Join us for a workshop on Data Optics: Recognition, Events, Crises co-organised by the Australian Cultural Data Engine, King’s Digital Lab and the Department of Digital Humanities at King’s College London.
You can register and find further details here. The event summary and schedule are also copied below.
Gaps in data and the decolonising of the historical record, queer data, data and memory, data performativity, and data ecologies are all under scrutiny. Can data deliver an alternative optics? Can data optics enable ways of seeing that are generative for new praxes and forms of recognition? This half-day symposium aims to think more about what narratives and events are recorded or created by the accumulation and manipulation of data, and to consider if and how data might facilitate responses to crises, when all else fails.
Topics to be covered include:
- Queer data and data biases
- Data identities, representation and visibility
- Retro data and reproduction
- Social registers and the everyday
- Data sovereignty
- Data mobility – centrality and distributions
This panel discussion will be organised around eight 10 minute talks by leading cultural data researchers, followed by ‘network provocations’ from two interlocutors designed to prompt a panel discussion.
Interested participants will be invited to participate in a funding workshop later in the week, focussed on enabling future United Kingdom – Australian collaboration.
Schedule:
1.00pm: Welcome
1.05pm – 1.30pm: Overview & Transnational Cultural Data Landscapes (James Smithies and Rachel Fensham)
1.30pm – 2.50pm
PANEL 1: “What are we doing with national collections in this period of decolonising data?”

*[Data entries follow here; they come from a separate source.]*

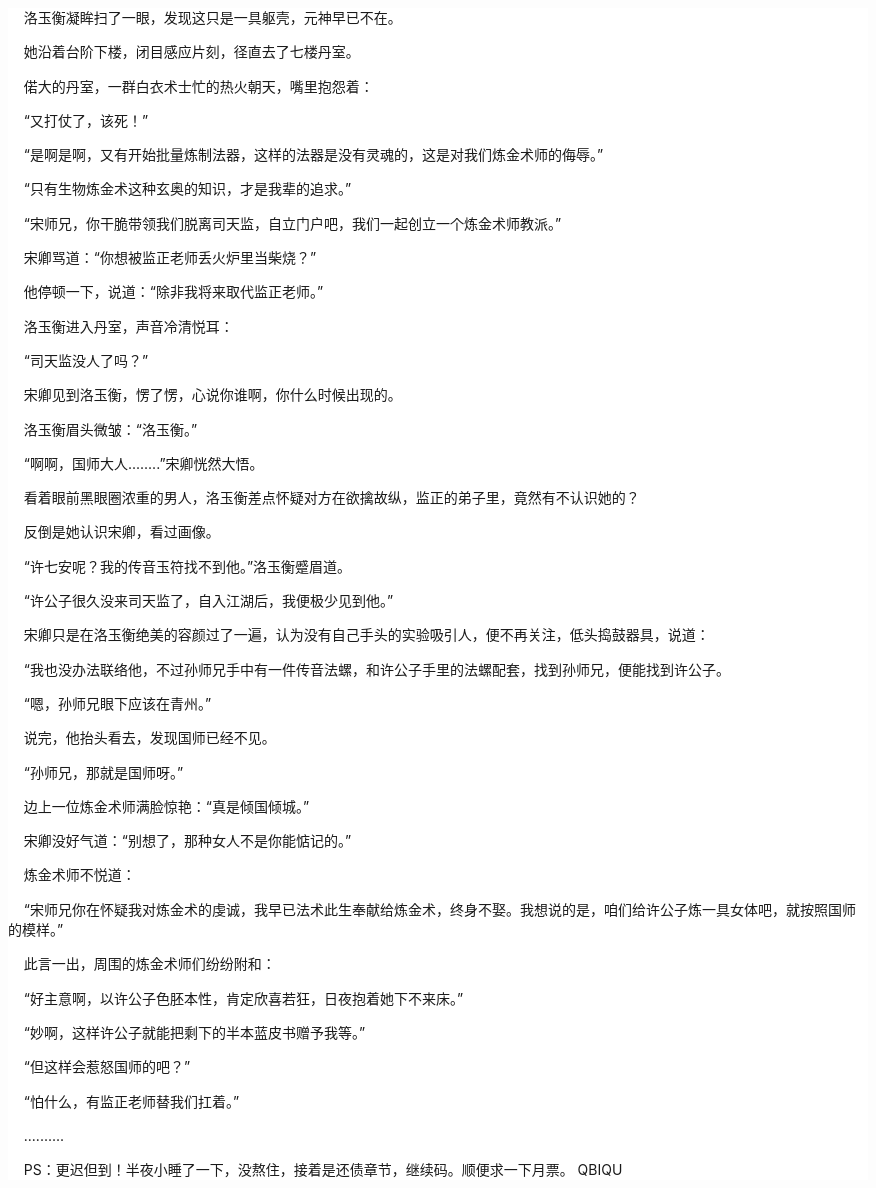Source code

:     洛玉衡凝眸扫了一眼，发现这只是一具躯壳，元神早已不在。

    她沿着台阶下楼，闭目感应片刻，径直去了七楼丹室。

    偌大的丹室，一群白衣术士忙的热火朝天，嘴里抱怨着：

    “又打仗了，该死！”

    “是啊是啊，又有开始批量炼制法器，这样的法器是没有灵魂的，这是对我们炼金术师的侮辱。”

    “只有生物炼金术这种玄奥的知识，才是我辈的追求。”

    “宋师兄，你干脆带领我们脱离司天监，自立门户吧，我们一起创立一个炼金术师教派。”

    宋卿骂道：“你想被监正老师丢火炉里当柴烧？”

    他停顿一下，说道：“除非我将来取代监正老师。”

    洛玉衡进入丹室，声音冷清悦耳：

    “司天监没人了吗？”

    宋卿见到洛玉衡，愣了愣，心说你谁啊，你什么时候出现的。

    洛玉衡眉头微皱：“洛玉衡。”

    “啊啊，国师大人........”宋卿恍然大悟。

    看着眼前黑眼圈浓重的男人，洛玉衡差点怀疑对方在欲擒故纵，监正的弟子里，竟然有不认识她的？

    反倒是她认识宋卿，看过画像。

    “许七安呢？我的传音玉符找不到他。”洛玉衡蹙眉道。

    “许公子很久没来司天监了，自入江湖后，我便极少见到他。”

    宋卿只是在洛玉衡绝美的容颜过了一遍，认为没有自己手头的实验吸引人，便不再关注，低头捣鼓器具，说道：

    “我也没办法联络他，不过孙师兄手中有一件传音法螺，和许公子手里的法螺配套，找到孙师兄，便能找到许公子。

    “嗯，孙师兄眼下应该在青州。”

    说完，他抬头看去，发现国师已经不见。

    “孙师兄，那就是国师呀。”

    边上一位炼金术师满脸惊艳：“真是倾国倾城。”

    宋卿没好气道：“别想了，那种女人不是你能惦记的。”

    炼金术师不悦道：

    “宋师兄你在怀疑我对炼金术的虔诚，我早已法术此生奉献给炼金术，终身不娶。我想说的是，咱们给许公子炼一具女体吧，就按照国师的模样。”

    此言一出，周围的炼金术师们纷纷附和：

    “好主意啊，以许公子色胚本性，肯定欣喜若狂，日夜抱着她下不来床。”

    “妙啊，这样许公子就能把剩下的半本蓝皮书赠予我等。”

    “但这样会惹怒国师的吧？”

    “怕什么，有监正老师替我们扛着。”

    ..........

    PS：更迟但到！半夜小睡了一下，没熬住，接着是还债章节，继续码。顺便求一下月票。 
QBIQU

- Gabriele Salciute Civiliene (King’s College London): ‘Cultural Heritage Data Through the Lens of Geopolitical Crisis: A Case Study of Wooden Churches in Ukraine’
- Jessica Witte (University of Edinburgh): ‘Crowdsourcing Digital Curation: An Exploration of the Internet Archive’s Text Collections’
- Patricia Murrieta Flores (Lancaster University): ’Can we ever reach decolonial Artificial Intelligence’
- Chris Hay (Flinders University): ‘Six Degrees of Simon Stone: Decentring the Auteur’
2.50pm – 3.00pm: Break
3.00pm – 4.30pm
PANEL 2: “In what ways are advanced technologies shifting how we consider historical and contemporary data representations?”
- Laura Gibson (King’s College London): TBC
- Scott Wark (University of Kent): ‘How to find what’s not there: Data’s present absences’
- Zeena Feldman (King’s College London): ‘New and Old: On Technologies of Migrant Storytelling’
- Tyne Daile Sumner (University of Melbourne): ‘Australian Cultural Data: Biography, Politics, Gender’
4.30pm – 5.00pm: Responses & discussion
About ACD-Engine
The Australian Cultural Data Engine is a multidisciplinary project based at the University of Melbourne that harnesses leading cultural databases to analyse cultural production, artistic networks, and the socio-economic implications of arts and cultural data. We aim to improve the quality of cultural data available to researchers, industry and government and to facilitate interoperability across platforms, systems and regions.
About King’s Digital Lab
King’s Digital Lab (KDL) is based in the Faculty of Arts at King’s College London. We are more than software developers: we are Research Software Engineers (RSEs) with decades of collective experience working with researchers from a variety of disciplines to achieve their goals. We develop research solutions iteratively, using a range of tools and processes that can handle the most common challenges of digital research in the humanities and social sciences. We build resources designed to answer questions, store content, publish results, and push the boundaries of computationally- intensive research.
King’s Department of Digital Humanities
Digital Humanities, in one form or another, has been researched, studied and taught at King’s College London since the 1970s. With over 700 postgraduate and undergraduate students currently enrolled in courses in the Department, many seek the skills to acquire, analyse, interpret and present computational data. Our large range of undergraduate and postgraduate modules encourage students to engage in critical inquiry with and about the digital.